BUNDABERG RIVER, QUEENSLAND, Australia >> When I left my sailboat, Honu, here in July, it was in a slip in the marina. But while I was home in Hawaii, my friend found a problem that required taking the boat to dry dock. Colin repaired the boo-boos (fix one, find another), and that made my first chore here to splash the boat, meaning get it back in the water.
Splashing a 37-foot sailboat weighing 20 tons is accomplished with a contraption called a Travel Lift, a machine so huge, loud and odd-looking that it reminds me of a movie-style Transformer.
While I stood on the deck with Colin, workers drove this roaring robot over Honu to straddle her and fastened two giant belts under the hull, front and rear. When all was deemed secure, up rose the boat from its land supports, and off we drove to the launch site, Honu swaying in her slings.
During the short journey, I remembered boatyard tales of belts failing and boats dropping, but all went well and soon Honu was hanging over the water. Because boat engines pump seawater for coolant, you can’t start the motor before the hull is afloat. The driver lowered the slings and boat into the water, and it was time to try the repaired engine. The engine started right up — hooray — but when Colin and I dashed below to check for leaks, we found a geyser of that cooling seawater spurting throughout the engine room.
Quick, get the socket set!
Just as Colin finished tightening two loose hose clamps, plop, into the bilge fell the socket. The marina had assigned Honu a slip, and off I drove. I started out OK, but as I turned in, a gust of wind hit the boat on the side.
As a result, Colin couldn’t throw the rear line to a helper waiting on the dock, so he threw the front (bow) line instead. When the guy pulled on the bow, Honu’s rear end swung far from the dock. Nuts.
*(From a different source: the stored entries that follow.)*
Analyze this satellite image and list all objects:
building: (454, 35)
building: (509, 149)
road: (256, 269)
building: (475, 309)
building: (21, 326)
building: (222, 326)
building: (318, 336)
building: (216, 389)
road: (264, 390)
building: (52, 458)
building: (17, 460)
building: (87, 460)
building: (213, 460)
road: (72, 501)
I was going in sideways.
The result was six men shouting various instructions as Honu drifted askew. Fortunately, the two-slip space was large and empty. Eventually, with the help of my well-working motor and neighbors, I got Honu straightened out and tied up. In the wrong slip, but still.
The boat was afloat, and I didn’t crash it or hurt anyone in the process. Well, I hurt myself a little. I discovered three oozing scrapes on my right shin, a small gash on my left hand and a deep scratch on my thigh. I had no idea how or when each injury occurred, but my friend Alex maintains that if you’re bleeding and don’t know why, it means you’re having a good time.
We borrowed a Shop-Vac to suck up the seawater in the engine pan, and Colin drove to town and bought a replacement socket. When I reported to the office that I ended up in the wrong slip, the worker there did the typical Australian thing. Turning to the marina map grease board, she rubbed out the name Honu from slip 9 and rewrote it in slip 8. “There,” she said. “No worries.”
Now I’m provisioned, fueled up and at anchor in the Bundaberg River, the ideal place for our 2 a.m. departure. Yes, our. My longtime friend Colin, a shipwright and crackerjack boat fixer, said he’s heard enough about Pancake Creek and Lady Musgrave over the years that he wants to see them.
Alex is right about the bleeding. I’m having a blast.